*** Opening of Document segment ***

The man can dress, the man can rap (thank you SNL) but more than anything the man has some fine acting chops. It's been over five years since Timothée Chalamet cracked into the mainstream (and over five years of fawning over his excellent bone structure). In that time, we've seen the dissemination of some truly memorable performances. Whether it's Cannes, Toronto or Venice Film Festival, you'd be hard pressed not to find one of Chalamet's films on the roster. And with every film he signs onto, his roles become more complex and beguiling (yes, even Wonka). So if you're in the mood to star at Timothée Chalamet for hours, here are his best movies to date.
Call Me By Your Name (2017)
Let's start with the most obvious addition. Call Me By Your Name signalled a turning point in the actor's career where he became a stand out leading man. The film adaption of the book by the same name finds Elio, a young man, experiencing a sexual awakening when an American comes to study under his professor father in Italy for the summer. His deeply moving performance shows the heartache and angst of teenage love (find me a person who didn't cry in the scene between Elio and his father). The performance earned him his first Oscar nomination for Best Actor which, at 22 years old, made him the third-youngest ever nominee for the award.
Hot Summer Nights (2017)
For the most part, this seems to be pushed under the rug, but it really shouldn't be. This stylised coming-of-age drama sees Chalamet as a young teenager sent to live in Cape Cod for the summer, where he winds up in the world of petty crime, as a low level weed dealer. Things start to get dicey and the film takes a pretty dark turn. If you love Chalamet at his awkward and dorkiest self then this is the film for you which has all that and then some. It's hard to resist his coy mannerisms here.
Lady Bird (2017)

*** Close of Document segment ***
*** Opening of Given data ***

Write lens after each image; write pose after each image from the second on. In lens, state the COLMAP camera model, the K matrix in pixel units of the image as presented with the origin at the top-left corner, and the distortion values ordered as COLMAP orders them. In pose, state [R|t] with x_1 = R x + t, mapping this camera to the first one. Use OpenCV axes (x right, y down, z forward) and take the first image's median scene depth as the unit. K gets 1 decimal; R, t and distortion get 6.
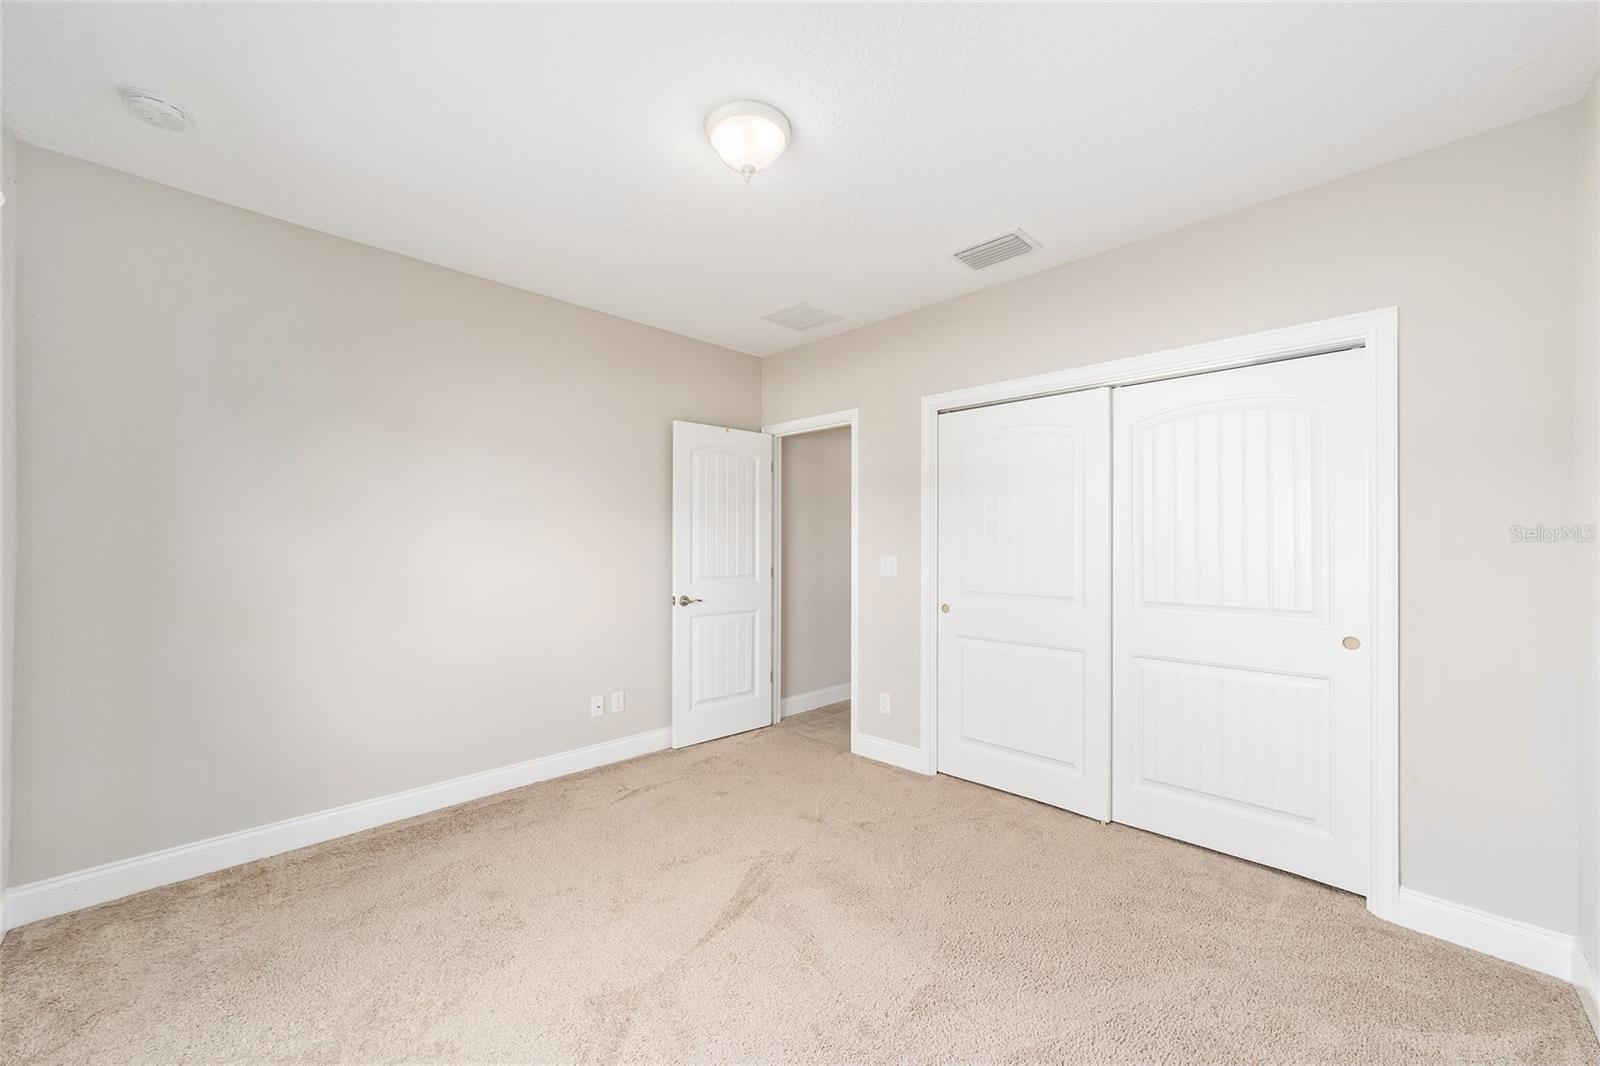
lens RADIAL K [[614.4, 0, 804.0], [0, 614.4, 537.6], [0, 0, 1]] dist [-0.015057, 0.007795]
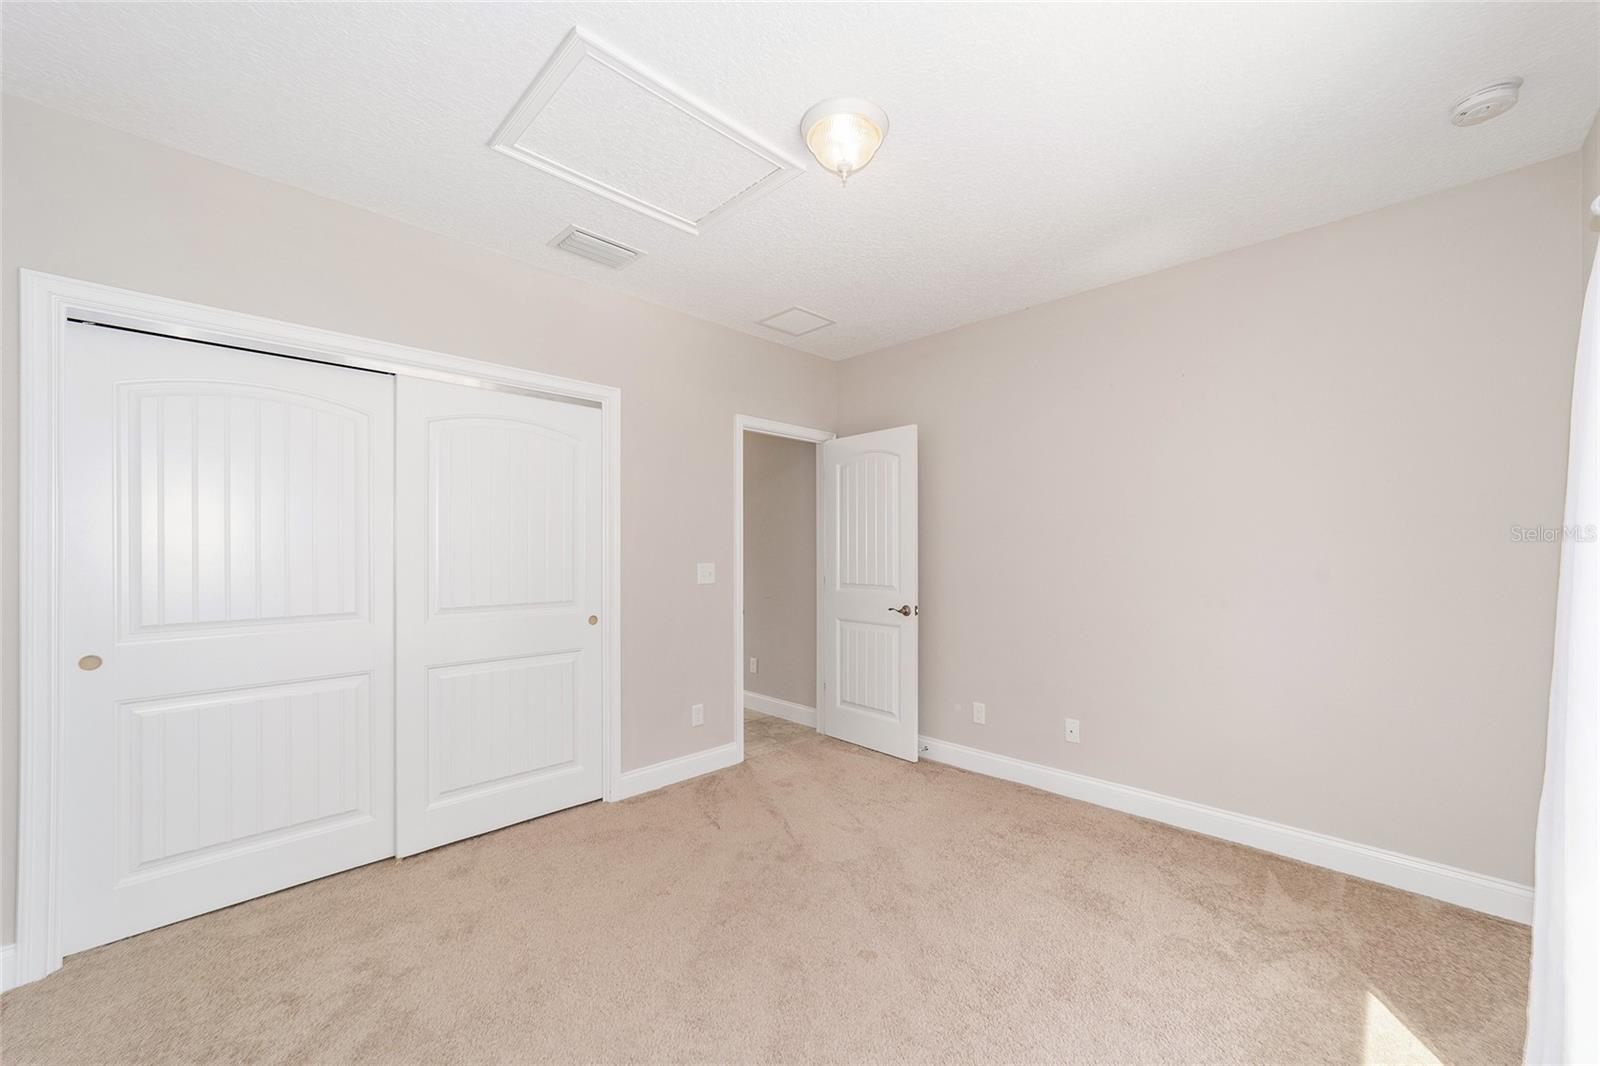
lens RADIAL K [[646.1, 0, 804.9], [0, 646.1, 548.5], [0, 0, 1]] dist [-0.016339, -0.000104]
pose [[-0.005150, -0.004722, 0.999976, -0.570050], [-0.008977, 0.999949, 0.004676, -0.000153], [-0.999946, -0.008953, -0.005192, 0.531057]]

*** Close of Given data ***

Can you resume the article on Timothée Chalamet's best movies from the "Lady Bird (2017)" heading, where it stops?

■ Result for this task:
The inception of the Ronan-Chalamet crossover. The Meg Ryan and Tom Hanks for us millennials. Greta Gerwig's directorial debut Lady Bird has Chalamet stand in as the crush of the titular character. His character Kyle is a high school boy in a band, who Lady Bird sleeps with under the illusion that it's both their first time. While the performance is a little light on here, he plays the aloof, conspiracy-guzzling teen so well we can't help but feel a little smitten.
Beautiful Boy (2018)
A heartbreaking journey of a father and son. Chalamet stars opposite Steve Carell in this biographical drama based on two memoirs. It's here that we see Timmy flex his dramatic muscles. In Beautiful Boy, he portrays Nic, a writer’s son who becomes addicted to methamphetamine, recovering and relapsing countless times over the years. It's a breathtaking performance closely rivalled to that of CMBYN. We hate to see him cry but we love the level of depth here.
Little Women (2019)
We all left that cinema cursing Jo March. Once again meeting up alongside Gerwig and Ronan, in Little Women Chalamet plays Laurie, a neighbour of the March family who falls in love with Jo, only to later settle for Florence Pugh’s Amy when Jo rejects him. Although, Gerwig makes a compelling case for Amy and Laurie's chemistry. He delivers a charming performance in a winning ensemble film, and proves that outside of having chemistry with a wall he's quite the good physical actor; the dance scenes with Jo are a particular treat.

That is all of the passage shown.